Tuesday, June 18, 2013

18/6/2013: The Size of the Eurotanic's Bad Assets Iceberg?

Europe's Non-Performing and Doddgy Banking Assets are a Mount Everest-sized iceberg that no analyst in the Commission or the IMF or the BIS or the ECB or any National Central Bank or... ok, keep inserting official sources, is capable of recognising or estimating.

Thankfully, here's a handy range:

1) Courtesy of the ZeroHedge: http://www.zerohedge.com/news/2013-05-17/europes-eur-500-billion-ticking-npltime-bomb the Eurotanic is heading straight into a EUR500bn chunk of ice.
2) Courtesy of Les Echos, it's EUR1,000bn: http://www.lesechos.fr/entreprises-secteurs/finance-marches/actu/0202834793278-une-bombe-de-1-000-milliards-d-euros-pour-les-contribuables-europeens-576506.php and that's just for 'bad banks'.
3) My own view - the number is well ahead of both.
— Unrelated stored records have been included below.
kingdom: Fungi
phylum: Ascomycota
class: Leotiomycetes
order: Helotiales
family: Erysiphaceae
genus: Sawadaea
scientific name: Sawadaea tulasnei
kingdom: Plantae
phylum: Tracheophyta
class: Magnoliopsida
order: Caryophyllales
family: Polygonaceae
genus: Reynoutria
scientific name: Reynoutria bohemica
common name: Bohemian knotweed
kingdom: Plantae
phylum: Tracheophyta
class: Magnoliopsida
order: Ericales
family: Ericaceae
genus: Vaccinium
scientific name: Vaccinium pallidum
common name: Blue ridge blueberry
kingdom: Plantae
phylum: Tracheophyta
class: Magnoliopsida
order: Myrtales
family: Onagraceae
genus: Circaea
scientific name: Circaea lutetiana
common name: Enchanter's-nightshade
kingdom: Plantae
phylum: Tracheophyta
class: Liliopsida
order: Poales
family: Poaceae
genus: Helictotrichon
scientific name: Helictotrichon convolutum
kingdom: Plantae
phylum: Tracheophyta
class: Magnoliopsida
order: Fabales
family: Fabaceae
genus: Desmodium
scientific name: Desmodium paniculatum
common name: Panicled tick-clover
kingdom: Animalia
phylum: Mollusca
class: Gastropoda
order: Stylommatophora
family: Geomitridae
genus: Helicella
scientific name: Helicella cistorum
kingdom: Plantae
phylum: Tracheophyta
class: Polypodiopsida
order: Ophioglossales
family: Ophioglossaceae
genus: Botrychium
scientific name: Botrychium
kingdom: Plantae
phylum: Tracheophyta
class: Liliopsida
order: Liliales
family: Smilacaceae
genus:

This is a consistent view expressed as early back as, for example, http://trueeconomics.blogspot.ie/2010/05/economics-16052010-eu-on-brink.html and even earlier. Euro area will require some EUR3 trillion in monetary 'assistance' of permanent (or very long-term) nature. The drivers for this are: (a) legacy bad and poor quality assets, (b) stagnation-induced corrections yet to come, and (c) interest rates and ECB exit-induced household and corporate insolvencies crunch looming on the horizon.